6:29 pm on Jul 4, 2007 (gmt 0)

WebmasterWorld Senior Member 10+ Year Member



Why would your server return a 200 status one second after a 304 unless the page content really changed? Or did you accidentally reverse the order of the responses here, meaning a 200 first and then a 304 one second later?

doughayman

3:11 am on Jul 5, 2007 (gmt 0)

10+ Year Member



No, that is what is strange, Tedster. The problems manifests whenever I get a 304, and then the next second, get a 200. It's definitely in that order, and the timestamps are one second apart. Whenever I see this strange phenomenon from Googlebot in my weblogs, the -950 penalty is almost instantly (at least within a few hours) imposed on me.

To remedy, I wind up changing content on this page, re-submitting my sitemap to Google, and once this page is re-indexed (singularly), after a day or 2, my rankings are back to where they once were.

I am extremely perplexed by this sequence of events, and for the life of am trying to explain this double-spidering, which leads to this problem.

tedster

3:31 am on Jul 5, 2007 (gmt 0)

WebmasterWorld Senior Member 10+ Year Member



I hope it's clear that the http status code is something returned by YOUR server, not by googlebot. If the content has not changed since the previous spidering time included in the If-Modified-Since header request, then your server should be saying "304, 304, 304" over and over.

This makes me think that the second request you see from googlebot may have a weird "If-Modified-Since" header with an ancient or otherwise buggy time stamp (not the time of the request, but the time that the if-modified-since refers to). If your server is operating properly, that should be the only time it returns a 200 status and gives the full html document in response.

Can you capture the "If-Modified-Since" header that googlebot is sending on the second request? That may give you a big clue.

You can report googlebot crawling issues from this page [google.com] -- follow the instructiions on validating that it really is your site, attaching a logfile, etc.

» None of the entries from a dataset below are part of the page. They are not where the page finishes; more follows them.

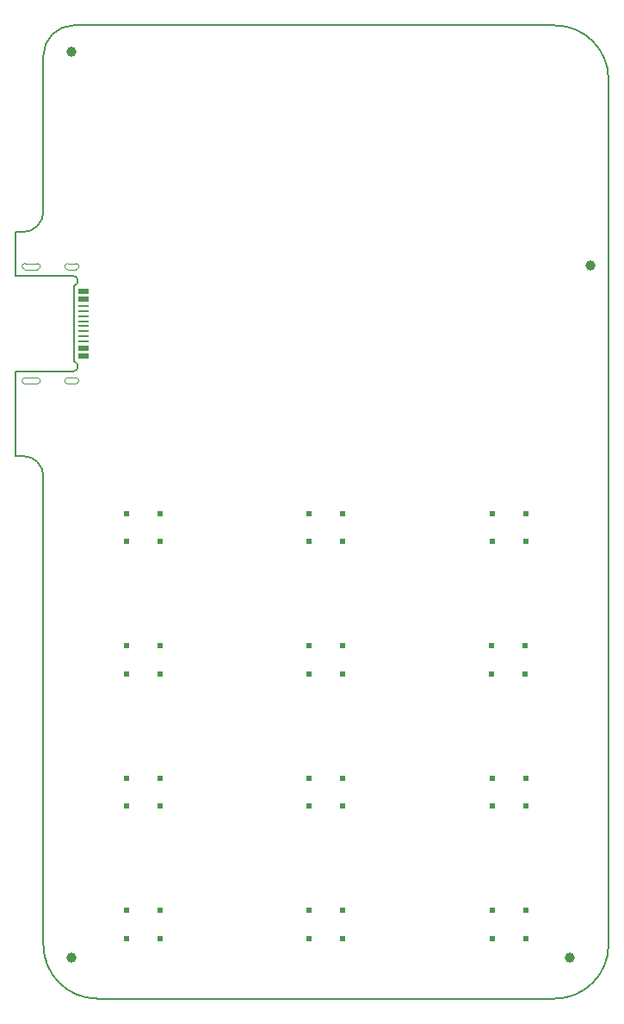
<source format=gbp>
G04 Layer_Color=8421504*
%FSLAX44Y44*%
%MOMM*%
G71*
G01*
G75*
%ADD12C,1.0000*%
%ADD50C,0.2000*%
%ADD75C,0.0000*%
%ADD192R,0.6000X0.5500*%
%ADD193R,1.0001X0.5000*%
%ADD194R,1.0001X0.2000*%
D12*
X540000Y30000D02*
D03*
X49998Y920000D02*
D03*
Y30000D02*
D03*
X560000Y710000D02*
D03*
D50*
X22001Y503001D02*
G03*
X2001Y523001I-20000J0D01*
G01*
X22001Y43000D02*
G03*
X75000Y-10000I53000J0D01*
G01*
X524999D02*
G03*
X577999Y43000I0J53000D01*
G01*
Y893000D02*
G03*
X524999Y946000I-53000J0D01*
G01*
X52000D02*
G03*
X22001Y916000I0J-30000D01*
G01*
X2001Y743001D02*
G03*
X22001Y763001I0J20000D01*
G01*
X51000Y606000D02*
G03*
X52039Y615891I0J5000D01*
G01*
X51997Y690100D02*
G03*
X51000Y700000I-997J4900D01*
G01*
X-5001Y605801D02*
X51000D01*
X-5001Y523001D02*
Y605801D01*
X52000Y615900D02*
Y690100D01*
X-5000Y700000D02*
X51000D01*
X-5001Y700001D02*
Y743001D01*
X577999Y43000D02*
Y893000D01*
X52000Y946000D02*
X524999D01*
X22001Y763001D02*
Y916000D01*
X-5000Y743001D02*
X2000D01*
X-5000Y523001D02*
X2001D01*
X22001Y43000D02*
Y503001D01*
X75000Y-10000D02*
X524999D01*
D75*
X15999Y593800D02*
G03*
X18999Y596800I0J3000D01*
G01*
D02*
G03*
X15999Y599800I-3000J0D01*
G01*
X4001D02*
G03*
X1001Y596800I0J-3000D01*
G01*
D02*
G03*
X4001Y593800I3000J0D01*
G01*
X54000Y706200D02*
G03*
X57000Y709200I0J3000D01*
G01*
D02*
G03*
X54000Y712200I-3000J0D01*
G01*
X45999D02*
G03*
X43000Y709200I0J-3000D01*
G01*
D02*
G03*
X45999Y706200I3000J0D01*
G01*
X54000Y593800D02*
G03*
X57000Y596800I0J3000D01*
G01*
D02*
G03*
X54000Y599800I-3000J0D01*
G01*
X45999D02*
G03*
X43000Y596800I0J-3000D01*
G01*
D02*
G03*
X45999Y593800I3000J0D01*
G01*
X15999Y706200D02*
G03*
X18999Y709200I0J3000D01*
G01*
D02*
G03*
X15999Y712200I-3000J0D01*
G01*
X4001D02*
G03*
X1001Y709200I0J-3000D01*
G01*
D02*
G03*
X4001Y706200I3000J0D01*
G01*
Y599800D02*
X15999D01*
X4001Y593800D02*
X15999D01*
X45999Y712200D02*
X54000D01*
X45999Y706200D02*
X54000D01*
X45999Y599800D02*
X54000D01*
X45999Y593800D02*
X54000D01*
X4001Y712200D02*
X15999D01*
X4001Y706200D02*
X15999D01*
D192*
X463499Y76691D02*
D03*
X496499D02*
D03*
Y49191D02*
D03*
X463499D02*
D03*
X316499Y49191D02*
D03*
X283499D02*
D03*
Y76691D02*
D03*
X316499D02*
D03*
X136500Y49191D02*
D03*
X103500D02*
D03*
Y76691D02*
D03*
X136500D02*
D03*
X136500Y179190D02*
D03*
X103500D02*
D03*
Y206690D02*
D03*
X136500D02*
D03*
X316500Y179190D02*
D03*
X283500D02*
D03*
Y206690D02*
D03*
X316500D02*
D03*
X496701Y179190D02*
D03*
X463701D02*
D03*
Y206690D02*
D03*
X496701D02*
D03*
X462500Y336690D02*
D03*
X495500D02*
D03*
Y309190D02*
D03*
X462500D02*
D03*
X316500Y309190D02*
D03*
X283500D02*
D03*
Y336690D02*
D03*
X316500D02*
D03*
X136500Y309190D02*
D03*
X103500D02*
D03*
Y336690D02*
D03*
X136500D02*
D03*
X463500Y466690D02*
D03*
X496500D02*
D03*
Y439190D02*
D03*
X463500D02*
D03*
X283500Y466690D02*
D03*
X316500D02*
D03*
Y439190D02*
D03*
X283500D02*
D03*
X136500Y439190D02*
D03*
X103500D02*
D03*
Y466690D02*
D03*
X136500D02*
D03*
D193*
X61501Y621001D02*
D03*
Y628999D02*
D03*
Y677000D02*
D03*
Y684999D02*
D03*
D194*
Y635499D02*
D03*
Y640501D02*
D03*
Y645499D02*
D03*
Y650501D02*
D03*
Y655499D02*
D03*
Y660501D02*
D03*
Y665499D02*
D03*
Y670501D02*
D03*
M02*

</source>
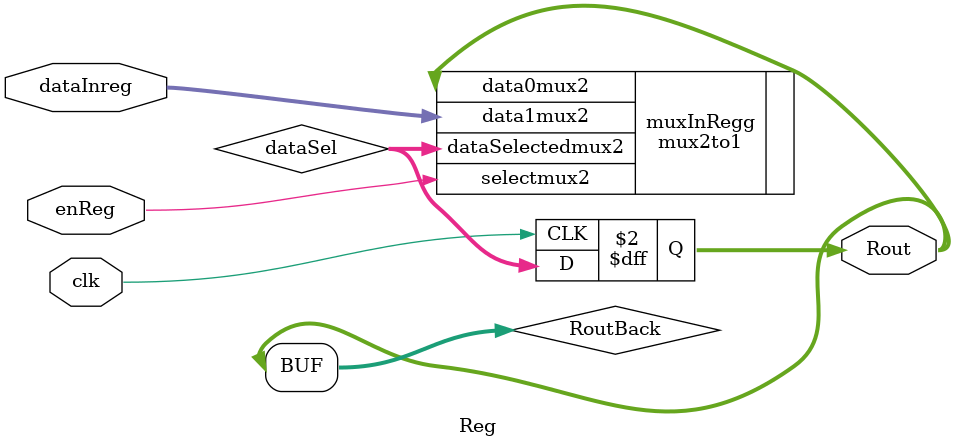
<source format=v>
module Reg(clk,enReg,dataInreg,Rout);
parameter size = 8;

input clk;
input  enReg;
reg [size-1:0] Rin;
input [size-1:0] dataInreg;

output [size-1:0] Rout;
reg [size-1:0] Rout;

wire [size-1:0] RoutBack;
wire [size-1:0] dataSel;
always@(posedge clk)
begin
		/*Rout[7] <= Rin[7];
		Rout[6] <= Rin[6];
		Rout[5] <= Rin[5];
		Rout[4] <= Rin[4];
		Rout[3] <= Rin[3];
		Rout[2] <= Rin[2];
		Rout[1] <= Rin[1];
		Rout[0] <= Rin[0];
		*/
	Rout <= dataSel;
end
mux2to1 muxInRegg(
	.data0mux2 (RoutBack),
	.data1mux2 (dataInreg),
	.selectmux2 (enReg),
	.dataSelectedmux2 (dataSel)
	);
assign RoutBack = Rout;
/*assign Rin[7] = (en&data[7]) | (~en&Rout[7]);
assign Rin[6] = (en&data[6]) | (~en&Rout[6]);
assign Rin[5] = (en&data[5]) | (~en&Rout[5]);
assign Rin[4] = (en&data[4]) | (~en&Rout[4]);
assign Rin[3] = (en&data[3]) | (~en&Rout[3]);
assign Rin[2] = (en&data[2]) | (~en&Rout[2]);
assign Rin[1] = (en&data[1]) | (~en&Rout[1]);
assign Rin[0] = (en&data[0]) | (~en&Rout[0]);
*/
endmodule 
</source>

PS - I don't know if the googlebot team would care about the apparent tie in to ranking changes or not. Their main area of focus would be the doubled request and any technical error in the header it includes.

jdMorgan

4:24 am on Jul 5, 2007 (gmt 0)

WebmasterWorld Senior Member 10+ Year Member



The first request was likely made with an If-Modified-Since request header -- sometimes called a "Conditional GET," whereas the second request was likely made without that header. This would explain why you see the 304-200 response code sequence.

Now as to why they'd do that, and whether and why this ties in with a -950 penalty, I've no idea. But is is entirely possible to see a 304-Not Modified response followed by a 200-OK, since it is the client that determines whether to include If-Modified-Since in its request.

Jim

tedster

5:11 am on Jul 5, 2007 (gmt 0)

WebmasterWorld Senior Member 10+ Year Member



Thanks for bringing that clarity, jd. I hadn't thought of a situation where the second request was made without the header, but it makes much sense.

I think I would write to the googlebot spidering team on this. Things may not be as they intended.

doughayman

12:06 pm on Jul 5, 2007 (gmt 0)

10+ Year Member



Tedster - yes I am aware that the codes are being generated by my server - I was just regurgitating my weblog sequence.

In regard to the googlebot link that you provided, after reading it carefully, I'm a little loathe to be submitting my site to this page. It appears that it should be used ONLY if you are uncomfortable with googlebot's crawl rate to your server. The last thing I would want to do is for Google to process my request, and "downgrade" or eliminate altogether the crawl rate to my site.